(Stored data entries)
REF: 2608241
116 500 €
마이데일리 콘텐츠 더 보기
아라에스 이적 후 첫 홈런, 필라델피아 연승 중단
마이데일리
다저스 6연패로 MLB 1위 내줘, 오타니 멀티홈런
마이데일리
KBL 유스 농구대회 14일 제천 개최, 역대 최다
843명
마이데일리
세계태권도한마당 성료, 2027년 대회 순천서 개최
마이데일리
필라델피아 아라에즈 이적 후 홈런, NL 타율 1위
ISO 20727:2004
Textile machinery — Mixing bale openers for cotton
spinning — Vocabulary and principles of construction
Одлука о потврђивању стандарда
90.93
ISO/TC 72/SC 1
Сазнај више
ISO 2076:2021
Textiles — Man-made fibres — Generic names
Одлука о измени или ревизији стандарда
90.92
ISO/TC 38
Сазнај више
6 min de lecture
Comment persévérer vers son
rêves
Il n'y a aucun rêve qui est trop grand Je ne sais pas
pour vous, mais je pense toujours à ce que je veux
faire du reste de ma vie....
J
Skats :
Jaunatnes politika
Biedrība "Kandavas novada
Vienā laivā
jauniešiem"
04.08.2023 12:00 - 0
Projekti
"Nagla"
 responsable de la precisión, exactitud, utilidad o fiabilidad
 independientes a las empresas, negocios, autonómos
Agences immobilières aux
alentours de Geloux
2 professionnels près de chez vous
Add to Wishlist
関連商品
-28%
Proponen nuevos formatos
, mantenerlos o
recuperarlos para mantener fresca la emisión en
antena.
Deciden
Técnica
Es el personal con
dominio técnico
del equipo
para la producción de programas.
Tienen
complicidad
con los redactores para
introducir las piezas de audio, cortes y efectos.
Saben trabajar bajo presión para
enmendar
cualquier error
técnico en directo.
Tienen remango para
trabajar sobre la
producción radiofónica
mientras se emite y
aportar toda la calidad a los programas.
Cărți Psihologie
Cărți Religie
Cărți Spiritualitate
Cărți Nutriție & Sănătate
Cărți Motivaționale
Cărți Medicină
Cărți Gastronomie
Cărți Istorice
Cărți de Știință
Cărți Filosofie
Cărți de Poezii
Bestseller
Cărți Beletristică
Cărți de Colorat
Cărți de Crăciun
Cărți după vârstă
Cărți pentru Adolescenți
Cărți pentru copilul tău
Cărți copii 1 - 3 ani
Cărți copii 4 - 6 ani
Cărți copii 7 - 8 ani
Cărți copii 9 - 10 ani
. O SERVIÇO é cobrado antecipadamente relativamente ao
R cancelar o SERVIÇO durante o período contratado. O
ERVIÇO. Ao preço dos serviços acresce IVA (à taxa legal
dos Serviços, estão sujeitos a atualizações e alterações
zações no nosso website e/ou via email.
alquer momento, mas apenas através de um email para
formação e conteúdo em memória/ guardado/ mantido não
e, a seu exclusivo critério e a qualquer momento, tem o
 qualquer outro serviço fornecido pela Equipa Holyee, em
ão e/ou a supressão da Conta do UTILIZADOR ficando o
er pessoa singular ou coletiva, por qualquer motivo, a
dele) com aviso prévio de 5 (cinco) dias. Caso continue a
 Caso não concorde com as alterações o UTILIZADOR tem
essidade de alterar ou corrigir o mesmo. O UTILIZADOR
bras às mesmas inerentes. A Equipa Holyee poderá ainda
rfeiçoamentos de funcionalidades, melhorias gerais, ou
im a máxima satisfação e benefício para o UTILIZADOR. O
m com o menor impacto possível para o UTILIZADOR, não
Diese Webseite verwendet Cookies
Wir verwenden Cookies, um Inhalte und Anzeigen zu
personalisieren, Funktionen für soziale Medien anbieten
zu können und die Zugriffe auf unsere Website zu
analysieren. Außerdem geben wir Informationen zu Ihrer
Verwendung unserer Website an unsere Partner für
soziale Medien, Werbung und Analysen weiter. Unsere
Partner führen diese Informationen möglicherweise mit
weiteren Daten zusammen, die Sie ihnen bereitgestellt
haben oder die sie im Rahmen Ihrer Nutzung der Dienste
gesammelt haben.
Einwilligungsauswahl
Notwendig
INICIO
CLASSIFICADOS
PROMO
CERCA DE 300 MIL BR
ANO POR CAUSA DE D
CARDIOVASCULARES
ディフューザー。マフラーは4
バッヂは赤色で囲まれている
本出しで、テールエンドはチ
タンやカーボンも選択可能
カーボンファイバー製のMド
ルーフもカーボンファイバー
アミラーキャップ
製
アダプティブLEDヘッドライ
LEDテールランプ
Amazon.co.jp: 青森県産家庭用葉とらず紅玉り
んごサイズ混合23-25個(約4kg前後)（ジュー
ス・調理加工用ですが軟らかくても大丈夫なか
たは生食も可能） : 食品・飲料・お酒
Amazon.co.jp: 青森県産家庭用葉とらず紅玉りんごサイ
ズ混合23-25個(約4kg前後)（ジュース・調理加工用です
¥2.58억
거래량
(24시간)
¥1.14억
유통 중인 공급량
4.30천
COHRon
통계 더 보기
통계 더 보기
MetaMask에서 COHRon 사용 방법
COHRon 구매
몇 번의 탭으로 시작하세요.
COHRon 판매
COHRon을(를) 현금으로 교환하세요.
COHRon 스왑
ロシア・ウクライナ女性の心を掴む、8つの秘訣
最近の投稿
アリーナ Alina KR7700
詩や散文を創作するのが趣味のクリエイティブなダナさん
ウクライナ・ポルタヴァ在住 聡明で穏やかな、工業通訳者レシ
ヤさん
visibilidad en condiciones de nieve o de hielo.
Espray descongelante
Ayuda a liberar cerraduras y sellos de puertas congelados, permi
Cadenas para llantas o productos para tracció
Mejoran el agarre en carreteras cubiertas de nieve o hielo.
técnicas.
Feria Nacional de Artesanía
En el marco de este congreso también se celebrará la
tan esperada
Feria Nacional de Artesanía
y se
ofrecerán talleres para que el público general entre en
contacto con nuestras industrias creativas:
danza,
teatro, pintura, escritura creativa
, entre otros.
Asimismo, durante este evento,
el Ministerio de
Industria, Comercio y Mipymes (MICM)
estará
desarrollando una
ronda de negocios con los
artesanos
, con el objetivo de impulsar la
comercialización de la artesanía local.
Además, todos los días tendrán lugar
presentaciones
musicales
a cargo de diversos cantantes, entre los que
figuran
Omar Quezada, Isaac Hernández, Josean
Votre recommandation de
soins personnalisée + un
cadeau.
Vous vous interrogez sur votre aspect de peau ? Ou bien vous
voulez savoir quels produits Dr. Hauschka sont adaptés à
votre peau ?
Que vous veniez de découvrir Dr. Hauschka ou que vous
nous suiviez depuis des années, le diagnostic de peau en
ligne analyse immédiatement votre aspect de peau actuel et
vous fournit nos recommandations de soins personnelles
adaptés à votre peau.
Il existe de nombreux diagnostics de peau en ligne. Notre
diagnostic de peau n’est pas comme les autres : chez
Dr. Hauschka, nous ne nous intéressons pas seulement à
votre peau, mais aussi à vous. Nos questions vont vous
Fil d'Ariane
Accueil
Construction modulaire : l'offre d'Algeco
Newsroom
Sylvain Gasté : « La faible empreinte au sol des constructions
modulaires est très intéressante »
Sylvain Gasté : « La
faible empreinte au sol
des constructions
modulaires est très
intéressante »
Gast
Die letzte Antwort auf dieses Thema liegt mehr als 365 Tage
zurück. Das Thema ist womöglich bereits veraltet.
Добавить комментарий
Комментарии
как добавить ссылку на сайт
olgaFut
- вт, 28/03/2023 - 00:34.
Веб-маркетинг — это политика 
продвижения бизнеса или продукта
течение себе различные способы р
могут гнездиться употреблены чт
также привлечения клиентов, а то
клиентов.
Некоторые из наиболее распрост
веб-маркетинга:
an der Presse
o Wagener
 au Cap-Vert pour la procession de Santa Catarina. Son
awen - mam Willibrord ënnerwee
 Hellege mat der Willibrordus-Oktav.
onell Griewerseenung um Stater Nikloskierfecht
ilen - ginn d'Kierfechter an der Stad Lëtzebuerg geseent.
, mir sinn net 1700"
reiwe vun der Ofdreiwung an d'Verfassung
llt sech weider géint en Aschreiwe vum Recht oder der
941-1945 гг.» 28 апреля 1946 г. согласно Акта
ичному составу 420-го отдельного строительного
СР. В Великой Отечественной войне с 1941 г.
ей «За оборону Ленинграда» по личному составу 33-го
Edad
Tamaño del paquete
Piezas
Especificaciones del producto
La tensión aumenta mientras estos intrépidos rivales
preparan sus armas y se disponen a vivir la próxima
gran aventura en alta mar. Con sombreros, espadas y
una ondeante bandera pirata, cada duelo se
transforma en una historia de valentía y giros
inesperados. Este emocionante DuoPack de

**Exercise description**:
Turn the listing's lines into a Markdown table with the columns Row and Line, from the first line of the listing through the line containing "responsable de la", inclusive. Number each row and leave out blank lines.

**Solution to the exercise**:
| Row | Line |
|---|---|
| 1 | REF: 2608241 |
| 2 | 116 500 € |
| 3 | 마이데일리 콘텐츠 더 보기 |
| 4 | 아라에스 이적 후 첫 홈런, 필라델피아 연승 중단 |
| 5 | 마이데일리 |
| 6 | 다저스 6연패로 MLB 1위 내줘, 오타니 멀티홈런 |
| 7 | 마이데일리 |
| 8 | KBL 유스 농구대회 14일 제천 개최, 역대 최다 |
| 9 | 843명 |
| 10 | 마이데일리 |
| 11 | 세계태권도한마당 성료, 2027년 대회 순천서 개최 |
| 12 | 마이데일리 |
| 13 | 필라델피아 아라에즈 이적 후 홈런, NL 타율 1위 |
| 14 | ISO 20727:2004 |
| 15 | Textile machinery — Mixing bale openers for cotton |
| 16 | spinning — Vocabulary and principles of construction |
| 17 | Одлука о потврђивању стандарда |
| 18 | 90.93 |
| 19 | ISO/TC 72/SC 1 |
| 20 | Сазнај више |
| 21 | ISO 2076:2021 |
| 22 | Textiles — Man-made fibres — Generic names |
| 23 | Одлука о измени или ревизији стандарда |
| 24 | 90.92 |
| 25 | ISO/TC 38 |
| 26 | Сазнај више |
| 27 | 6 min de lecture |
| 28 | Comment persévérer vers son |
| 29 | rêves |
| 30 | Il n'y a aucun rêve qui est trop grand Je ne sais pas |
| 31 | pour vous, mais je pense toujours à ce que je veux |
| 32 | faire du reste de ma vie.... |
| 33 | J |
| 34 | Skats : |
| 35 | Jaunatnes politika |
| 36 | Biedrība "Kandavas novada |
| 37 | Vienā laivā |
| 38 | jauniešiem" |
| 39 | 04.08.2023 12:00 - 0 |
| 40 | Projekti |
| 41 | "Nagla" |
| 42 |  responsable de la precisión, exactitud, utilidad o fiabilidad |